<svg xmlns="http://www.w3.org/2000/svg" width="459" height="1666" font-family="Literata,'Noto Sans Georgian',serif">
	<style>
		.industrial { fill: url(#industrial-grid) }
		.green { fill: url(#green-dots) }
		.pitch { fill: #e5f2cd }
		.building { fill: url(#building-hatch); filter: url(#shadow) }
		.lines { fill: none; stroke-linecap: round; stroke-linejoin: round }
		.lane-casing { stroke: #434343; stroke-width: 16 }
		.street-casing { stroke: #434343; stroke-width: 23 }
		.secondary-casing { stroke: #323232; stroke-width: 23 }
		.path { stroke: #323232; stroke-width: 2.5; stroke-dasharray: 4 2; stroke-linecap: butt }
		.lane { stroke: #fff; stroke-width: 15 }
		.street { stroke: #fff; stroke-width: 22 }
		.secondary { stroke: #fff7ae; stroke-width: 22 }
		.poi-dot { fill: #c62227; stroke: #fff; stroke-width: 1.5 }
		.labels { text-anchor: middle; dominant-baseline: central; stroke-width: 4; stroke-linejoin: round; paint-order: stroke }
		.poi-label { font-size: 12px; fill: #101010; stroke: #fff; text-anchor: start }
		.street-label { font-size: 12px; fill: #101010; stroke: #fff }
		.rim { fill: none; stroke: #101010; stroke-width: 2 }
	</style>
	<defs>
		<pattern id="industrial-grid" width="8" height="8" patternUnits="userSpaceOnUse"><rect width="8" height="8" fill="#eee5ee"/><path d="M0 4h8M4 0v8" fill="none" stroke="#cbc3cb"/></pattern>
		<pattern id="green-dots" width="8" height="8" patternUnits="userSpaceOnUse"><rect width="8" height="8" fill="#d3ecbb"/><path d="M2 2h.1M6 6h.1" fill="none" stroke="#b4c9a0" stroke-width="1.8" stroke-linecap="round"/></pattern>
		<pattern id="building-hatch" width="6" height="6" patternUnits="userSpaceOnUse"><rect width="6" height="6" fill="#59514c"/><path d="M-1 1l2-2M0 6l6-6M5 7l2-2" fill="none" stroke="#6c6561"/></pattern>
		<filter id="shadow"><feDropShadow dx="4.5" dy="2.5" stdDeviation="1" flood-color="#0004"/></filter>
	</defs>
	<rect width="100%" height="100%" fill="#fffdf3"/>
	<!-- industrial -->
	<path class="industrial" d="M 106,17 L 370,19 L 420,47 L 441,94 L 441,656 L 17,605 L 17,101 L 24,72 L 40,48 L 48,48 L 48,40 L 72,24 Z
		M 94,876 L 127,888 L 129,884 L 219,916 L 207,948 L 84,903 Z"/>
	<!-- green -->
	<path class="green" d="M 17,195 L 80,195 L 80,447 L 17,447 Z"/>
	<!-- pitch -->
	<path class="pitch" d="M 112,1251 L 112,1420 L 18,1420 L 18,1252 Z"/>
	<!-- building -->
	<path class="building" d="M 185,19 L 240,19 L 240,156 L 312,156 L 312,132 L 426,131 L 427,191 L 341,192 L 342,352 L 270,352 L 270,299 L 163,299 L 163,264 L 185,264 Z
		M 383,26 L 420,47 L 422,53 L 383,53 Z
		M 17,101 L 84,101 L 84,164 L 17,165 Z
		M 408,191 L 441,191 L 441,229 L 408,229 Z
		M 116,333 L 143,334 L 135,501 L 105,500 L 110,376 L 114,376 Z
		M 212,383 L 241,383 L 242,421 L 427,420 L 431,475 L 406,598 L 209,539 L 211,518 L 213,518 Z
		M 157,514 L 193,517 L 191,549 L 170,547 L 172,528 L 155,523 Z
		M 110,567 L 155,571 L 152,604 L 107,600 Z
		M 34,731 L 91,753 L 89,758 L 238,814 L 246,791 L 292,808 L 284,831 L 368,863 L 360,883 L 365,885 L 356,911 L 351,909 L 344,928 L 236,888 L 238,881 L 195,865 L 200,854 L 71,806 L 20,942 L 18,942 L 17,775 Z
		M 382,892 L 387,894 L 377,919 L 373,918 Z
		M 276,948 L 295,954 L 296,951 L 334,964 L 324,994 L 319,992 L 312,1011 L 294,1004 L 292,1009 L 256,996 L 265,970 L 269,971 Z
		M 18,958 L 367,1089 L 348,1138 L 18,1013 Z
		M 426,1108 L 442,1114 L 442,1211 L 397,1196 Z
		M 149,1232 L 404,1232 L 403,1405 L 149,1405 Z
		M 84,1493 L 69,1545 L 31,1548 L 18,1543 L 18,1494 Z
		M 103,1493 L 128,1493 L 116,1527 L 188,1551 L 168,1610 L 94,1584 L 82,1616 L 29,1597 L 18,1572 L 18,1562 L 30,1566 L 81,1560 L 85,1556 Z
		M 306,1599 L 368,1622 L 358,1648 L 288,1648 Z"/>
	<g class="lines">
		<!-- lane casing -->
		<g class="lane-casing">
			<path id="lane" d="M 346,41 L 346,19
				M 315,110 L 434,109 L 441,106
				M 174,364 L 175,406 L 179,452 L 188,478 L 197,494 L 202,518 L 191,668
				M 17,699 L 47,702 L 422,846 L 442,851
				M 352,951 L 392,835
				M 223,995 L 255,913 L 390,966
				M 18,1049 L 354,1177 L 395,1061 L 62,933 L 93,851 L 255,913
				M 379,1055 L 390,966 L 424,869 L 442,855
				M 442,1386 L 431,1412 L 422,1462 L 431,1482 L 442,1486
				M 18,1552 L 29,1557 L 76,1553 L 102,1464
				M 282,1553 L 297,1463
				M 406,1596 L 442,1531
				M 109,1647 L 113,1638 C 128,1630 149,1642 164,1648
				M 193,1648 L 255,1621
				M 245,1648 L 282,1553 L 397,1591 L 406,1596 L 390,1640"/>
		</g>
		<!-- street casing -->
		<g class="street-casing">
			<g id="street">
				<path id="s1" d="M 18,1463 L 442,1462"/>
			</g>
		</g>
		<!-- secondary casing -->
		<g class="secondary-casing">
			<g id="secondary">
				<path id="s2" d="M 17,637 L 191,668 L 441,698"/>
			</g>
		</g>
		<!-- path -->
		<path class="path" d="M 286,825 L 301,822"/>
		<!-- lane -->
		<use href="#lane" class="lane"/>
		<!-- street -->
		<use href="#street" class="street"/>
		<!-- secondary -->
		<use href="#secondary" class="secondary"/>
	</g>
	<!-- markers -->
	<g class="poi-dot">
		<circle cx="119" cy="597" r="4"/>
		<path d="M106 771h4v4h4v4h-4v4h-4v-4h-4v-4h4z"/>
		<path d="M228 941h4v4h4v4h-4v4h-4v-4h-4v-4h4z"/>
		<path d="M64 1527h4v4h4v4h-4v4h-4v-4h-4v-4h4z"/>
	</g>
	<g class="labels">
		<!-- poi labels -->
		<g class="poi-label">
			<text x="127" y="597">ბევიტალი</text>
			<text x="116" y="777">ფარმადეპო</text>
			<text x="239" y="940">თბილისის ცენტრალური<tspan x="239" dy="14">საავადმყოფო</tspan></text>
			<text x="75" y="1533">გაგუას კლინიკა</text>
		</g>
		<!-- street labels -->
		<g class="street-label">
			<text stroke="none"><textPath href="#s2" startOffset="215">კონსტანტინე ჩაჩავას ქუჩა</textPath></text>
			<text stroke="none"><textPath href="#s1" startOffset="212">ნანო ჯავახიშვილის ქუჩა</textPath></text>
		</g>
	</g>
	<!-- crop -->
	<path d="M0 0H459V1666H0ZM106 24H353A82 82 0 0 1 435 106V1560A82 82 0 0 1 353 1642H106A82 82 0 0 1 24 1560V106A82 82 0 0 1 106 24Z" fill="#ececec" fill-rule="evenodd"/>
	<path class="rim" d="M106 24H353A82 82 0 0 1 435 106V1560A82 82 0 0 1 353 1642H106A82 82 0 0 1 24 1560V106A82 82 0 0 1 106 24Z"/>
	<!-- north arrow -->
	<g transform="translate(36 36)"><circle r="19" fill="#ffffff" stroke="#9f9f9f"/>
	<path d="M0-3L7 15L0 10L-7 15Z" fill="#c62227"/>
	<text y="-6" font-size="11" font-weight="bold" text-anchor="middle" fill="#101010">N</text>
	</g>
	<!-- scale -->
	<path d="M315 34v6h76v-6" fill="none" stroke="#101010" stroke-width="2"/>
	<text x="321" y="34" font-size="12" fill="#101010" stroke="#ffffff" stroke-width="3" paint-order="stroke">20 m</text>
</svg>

▶ [ASSIGNED TASK]
From the data above, copy out every line with the string "linejoin" in it.

▶ [EXERCISE OUTPUT]
		.lines { fill: none; stroke-linecap: round; stroke-linejoin: round }
		.labels { text-anchor: middle; dominant-baseline: central; stroke-width: 4; stroke-linejoin: round; paint-order: stroke }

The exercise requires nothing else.